Кловер была невероятно польщена, но удивление миссис Пейдж на следующее утро не знало границ.
— Право же, — сказала она, — я начинаю наконец питать некоторые надежды в отношении Кларенса. Не припомню, чтобы прежде он хоть раз сопровождал кого-нибудь.
— Слушай, Кловер, — сказал Кларенс вечером накануне того дня, когда девочкам предстояло вернуться в школу. Слушай, может, напишешь когда-нибудь человеку.
— Ты имеешь в виду себя, когда говоришь «человеку»? — засмеялась Кловер.
— Ты же не думаешь, что я имею в виду Джорджа Хикмена или этого осла Илса? — возразил Кларенс.
— Нет, не думаю. Я не против написать человеку, если этот человек ты, при условии, что человек будет отвечать на мои письма. Ты будешь отвечать?
— Буду, — грубовато ответил он, — только не показывай моих писем другим девочкам и не смейся над моим почерком, а то я перестану писать. Лили говорит, что я пишу как курица лапой. Не так уж много, впрочем, она об этом знает — я ей не пишу! Ну, обещай писать, Кловер!
— Обещаю, — сказала Кловер, довольная тем, что Кларенс сам предложил переписываться.
На следующее утро девочки уехали в Хиллсовер. Дружба с Кларенсом и воспоминание о дне, проведенном в гостях у Луизы, были самым приятным, что девочки увезли с собой после этих осенних каникул.
Глава 10
Пачка писем
"Хиллсовер, 21 октября
Дорогая Элси.
я не писала тебе в прошлую субботу, так как в этот день мы вернулись в школу и с тех пор у меня не было ни одной минуты свободной. Мы надеялись, что, может быть. мисс Джейн освободит нас от воскресного изложения, так как это все же был первый день занятий, и я собиралась написать тебе вместо этого, но она не освободила. Она сказала, что единственный способ удержать девочек от озорства — это чем-нибудь их занять.

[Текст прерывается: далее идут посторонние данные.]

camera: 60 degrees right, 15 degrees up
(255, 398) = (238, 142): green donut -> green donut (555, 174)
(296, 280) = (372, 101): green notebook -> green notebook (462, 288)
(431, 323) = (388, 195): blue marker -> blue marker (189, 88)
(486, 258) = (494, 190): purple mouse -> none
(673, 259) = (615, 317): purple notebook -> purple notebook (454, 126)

Роза Ред уверена, что за время каникул с миссионером мисс Джейн случилось что-то плохое — она ужасно сердитая. Ах, как это неприятно вернуться и снова слушать ее выговоры!

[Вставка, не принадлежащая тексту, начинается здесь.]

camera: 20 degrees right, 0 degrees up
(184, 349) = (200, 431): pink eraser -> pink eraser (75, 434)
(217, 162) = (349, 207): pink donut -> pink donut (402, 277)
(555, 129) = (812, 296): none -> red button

Не помню, рассказывала ли я тебе о воскресных изложениях. Мы пишем их после воскресной проповеди и должны привести текст, названия разделов и содержание, сколько сумели запомнить. Иногда пастор Принс начинает так: «Я разделю обсуждаемый вопрос на три части» — и говорит, что это будут за части. Когда он так делает, большинство девочек достает карандаши, записывает, а потом уже не слушает. Но мы с Кейти слушаем, так как Кейти говорит, что нехорошо не слушать проповедь. Мисс Джейн делает вид, что читает все наши изложения от начала до конца, но на самом деле не читает, так как однажды Роза Ред, чтобы проверить ее, написала прямо посреди своего изложения: «В эту минуту я сижу у окна, а по улице идет рыжая корова. Интересно, не родня ли она корове миссис Секомб?». а мисс Джейн ничего не заметила и все равно поставила ей «отлично». Смешно, правда?
Еще я должна рассказать тебе о нашем обратном путешествии. Мистер Пейдж проехал с нами весь путь до школы и был такой милый. Кларенс ехал с нами в экипаже До станции. Он сделал мне прощальный подарок — очень красивый ластик и золотой карандаш. Я думаю, что ты и Дорри тоже полюбили бы Кларенса, только, может быть, поначалу ты сказала бы, что он довольно грубый и сердитый. Я тоже так думала, но теперь очень его люблю. Тетя Оливия подарила Кейти вязаный воротничок и манжеты, а мне носовой платочек с вышитым на уголке листиком клевера. Какая она добрая, правда? Мне жаль, что я написала в последнемписьме, будто мы не радовались каникулам. Конечно, каникулы были не очень веселые, но это не совсем вина тети Оливии. Она хотела, чтобы нам было весело, только не знала, что для этого нужно. Понимаешь, некоторые люди этого не знают. И не говори никому,чтоя написала, хорошо?